Chair Khan noted the importance of 13(b) to the mission and expressed her delight that the House had passed a bill on 13(b) reform. Commissioner Phillips emphasized the need for a bipartisan congressional fix for the 13(b) problem. Commissioner Slaughter discussed some of the specific cases where the decision has had an impact on law enforcement, including the impact on competition cases. Commissioner Wilson had a lot more to say. She is on board with using 13(b) in appropriate cases and working with Congress to restore it with appropriate safeguards. She noted that she would support adding a statute of limitations and that Congress should consider other issues that have been raised by stakeholders, such as whether a revised 13(b) should limit recovery by reducing the value of the product that was sold. She also raised her concern about the agency’s using its authority in ways that exceed its statutory authority, and she noted her concerns about the Made in the USA rule as an example where the agency did just that. She also suggested that there have been similar proposals behind the scenes that, fortunately, have not come to pass (note to selves – we are intrigued).
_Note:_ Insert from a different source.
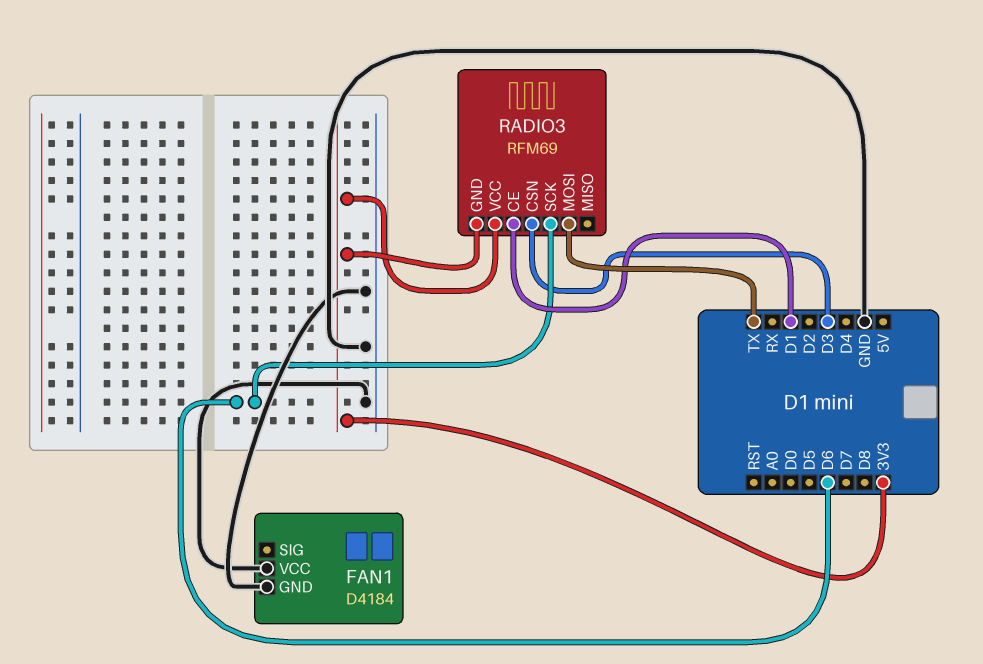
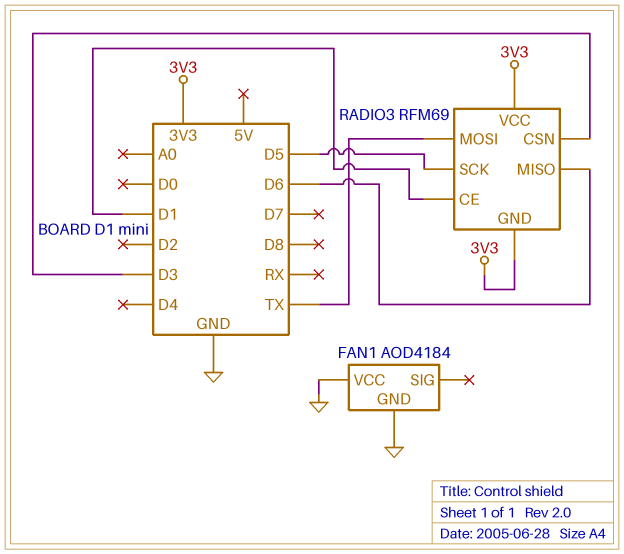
FAN1: D4184 -> AOD4184
RADIO3 pin MISO: none -> D6
RADIO3 pin SCK: D6 -> D5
So, on the public participation part of the meeting, we have a cast change and some pretty interesting discussions. The prior head of the FTC’s Public Affairs Office was yet another in a lengthy series of high-profile departures from the agency, and her former deputy admirably took over the emcee role. Today, we heard from a representative for Sen. Cantwell stating that she is working on bipartisan 13(b) reform and also heard about franchise issues, repair issues and imposter fraud. But the highlight for us was the one consumer who discussed concerns about targeted dream incubation, which – if we get this correctly – was companies being able to implant product imagery into brains to stoke purchasing behavior. We haven’t really researched the viability of this as a marketing technique, but we will certainly do so and also advise our dear readers of the legal ramifications. But this could also explain some of the dreams we have been having lately. With that – we are adjourned. And sweet dreams.